The idle-VM envelope shape is distinct from the synthetic load: periodic ~10% CPU spikes from KVM/timer interrupts, flat ~230 MiB RSS, a single late-boot disk write. That's a real KVM guest you're seeing.

Repository layout
Path What it holds
docs/architecture.md Lab topology, KVM choice, snapshot loop, deployment-mirror reasoning
docs/threat-model.md Train/serve parity rule and the oracle-vs-deployable feature split
docs/data-model.md On-disk JSONL schema, per-episode layout, phase enum
docs/transport.md Sender/receiver design — how episodes get to the central collector over WG
docs/deploy.md One-command install for the lab-host and receiver roles
docs/lab-setup.md KVM prereqs, VM build, snapshot, virtio-serial wiring
docs/sources.md Works cited — every tool, dep, sample source, paper, and standard
orchestrator/ State machine that drives the boot → arm → detonate → observe → revert loop
collectors/ One module per telemetry source (host /proc, QMP, perf, pcap, guest agent)
receiver/ Starlette app: PUT /v1/episodes ingest, sha256-verified, idempotent
vm/ qcow2 images, launch scripts, snapshot recipes (binaries gitignored)
tools/ Demo runners, load mimic, plot scripts
exploits/ Metasploit resource scripts for repeatable exploitation (TODO)
samples/ Sample manifest (sha256-pinned). Binaries never committed.
training/ Model training code (deferred — schema first)
etc/ systemd units and config templates installed by the deploy scripts
Design decisions — why these choices
  • Why VMs (not Docker)? We need a clean snapshot/revert loop and we need to run real malware without compromising the host. KVM gives both at near-native speed; containers share the host kernel and many samples detect containerization and refuse to detonate. See docs/architecture.md.
  • Why KVM (not TCG/-icount)? ML training data wants noise to generalize to. KVM is ~15× faster than TCG, which directly multiplies dataset size per wall-clock hour. We pin 1 vCPU + cap CPU% via cgroup to preserve the "constrained device" framing.
  • Why JSONL (not a DB yet)? Schema-last. Collect first, decide storage shape after we see what's useful. JSONL is crash-safe, append-only, reshapes trivially into Postgres/Timescale/Parquet.
  • Why two models — realistic vs. oracle? Features that exist on a deployed device train the realistic model. Host-side QEMU telemetry (which doesn't exist in deployment) is oracle-only — used to assign honest labels at training time, never as a model input. The accuracy gap between the two measures how much detection power a privileged rootkit can take from us by lying to in-device tools. See docs/threat-model.md.
  • Why ULIDs for episode ids? Time-sortable, no coordinator, URL-safe.
Deploying the receiver and lab-host roles

Two roles, one bootstrap command each. Detailed in docs/deploy.md:

  • lab-host — runs episodes, ships completed episodes to the receiver.
  • receiver — accepts ship uploads, stores tarballs + appends to index.jsonl. Runs on the Pi5 in our setup.
# On a lab host:
./scripts/install-lab-host.sh   # (TODO — currently bring up by hand per docs/deploy.md)

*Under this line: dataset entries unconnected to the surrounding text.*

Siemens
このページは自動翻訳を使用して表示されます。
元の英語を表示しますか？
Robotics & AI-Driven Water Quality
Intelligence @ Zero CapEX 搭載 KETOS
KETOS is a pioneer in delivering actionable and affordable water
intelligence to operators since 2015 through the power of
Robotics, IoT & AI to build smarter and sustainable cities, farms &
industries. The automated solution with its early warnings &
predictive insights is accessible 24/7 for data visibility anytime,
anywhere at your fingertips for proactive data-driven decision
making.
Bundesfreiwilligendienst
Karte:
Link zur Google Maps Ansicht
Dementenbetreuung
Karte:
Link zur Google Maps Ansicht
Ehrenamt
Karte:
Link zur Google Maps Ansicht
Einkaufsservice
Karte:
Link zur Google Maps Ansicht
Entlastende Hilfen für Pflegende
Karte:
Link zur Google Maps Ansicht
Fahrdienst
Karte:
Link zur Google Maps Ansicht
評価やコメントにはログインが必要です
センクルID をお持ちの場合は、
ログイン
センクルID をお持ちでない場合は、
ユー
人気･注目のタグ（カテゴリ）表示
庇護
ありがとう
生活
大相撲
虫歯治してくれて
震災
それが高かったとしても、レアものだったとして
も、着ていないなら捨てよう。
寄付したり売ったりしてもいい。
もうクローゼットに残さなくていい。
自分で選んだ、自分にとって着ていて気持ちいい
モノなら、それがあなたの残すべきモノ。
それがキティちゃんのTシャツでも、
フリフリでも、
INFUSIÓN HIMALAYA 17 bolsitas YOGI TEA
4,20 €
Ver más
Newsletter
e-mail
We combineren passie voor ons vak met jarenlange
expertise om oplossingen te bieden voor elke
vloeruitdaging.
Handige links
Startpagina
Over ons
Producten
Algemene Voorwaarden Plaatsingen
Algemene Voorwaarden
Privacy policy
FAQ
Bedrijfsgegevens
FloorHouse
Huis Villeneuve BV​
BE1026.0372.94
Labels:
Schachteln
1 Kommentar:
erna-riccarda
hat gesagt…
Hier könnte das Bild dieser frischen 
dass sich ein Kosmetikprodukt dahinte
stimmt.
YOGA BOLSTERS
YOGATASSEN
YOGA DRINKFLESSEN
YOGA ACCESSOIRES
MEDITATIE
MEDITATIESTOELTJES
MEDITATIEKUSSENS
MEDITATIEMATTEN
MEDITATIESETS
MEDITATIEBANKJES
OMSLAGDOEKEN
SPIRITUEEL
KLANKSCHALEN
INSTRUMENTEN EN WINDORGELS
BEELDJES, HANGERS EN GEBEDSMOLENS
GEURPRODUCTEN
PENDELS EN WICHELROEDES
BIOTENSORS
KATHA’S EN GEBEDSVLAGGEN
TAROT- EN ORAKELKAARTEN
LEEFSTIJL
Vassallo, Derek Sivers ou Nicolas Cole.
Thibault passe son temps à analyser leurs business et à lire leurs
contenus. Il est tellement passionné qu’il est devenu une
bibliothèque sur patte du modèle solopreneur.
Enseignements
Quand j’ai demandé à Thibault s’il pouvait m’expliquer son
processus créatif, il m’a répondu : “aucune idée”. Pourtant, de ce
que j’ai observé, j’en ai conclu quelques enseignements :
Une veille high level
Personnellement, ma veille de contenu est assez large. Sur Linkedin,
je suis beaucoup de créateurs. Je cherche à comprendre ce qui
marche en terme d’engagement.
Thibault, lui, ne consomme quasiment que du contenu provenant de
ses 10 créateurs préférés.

# On the Pi5 (or any always-on WG node):
./scripts/install-receiver.sh   # (TODO — same)

For now both bootstrap scripts are scaffolds; the units and configs they install live in etc/. The receiver itself works today (uv run python -m receiver --config etc/receiver.toml.example — modify paths).

Threat model and feature-availability split

See docs/threat-model.md for the full argument. The short version:

Channel Vantage Role
Host /proc/<qemu_pid> outside guest oracle (label only)
QEMU QMP query-stats etc. outside guest oracle (label only)
perf stat -p <qemu_pid> outside guest oracle (label only)
Bridge-side pcap gateway-style feature (deployable)
In-guest /proc, perf, thermal inside guest feature (deployable)

We collect everything in the lab. Only the features go into the deployed model; the oracles are used to label episodes with high confidence (disagreement between in-guest and host-side data is itself a rootkit signal).


Citing this work

A short course-project citation, until the dataset reaches a publishable form:

Gorog, M. CIS490 Behavioral Malware Detection Dataset (in progress). Spectral lab, 2026.

See docs/sources.md for everything else this project leans on.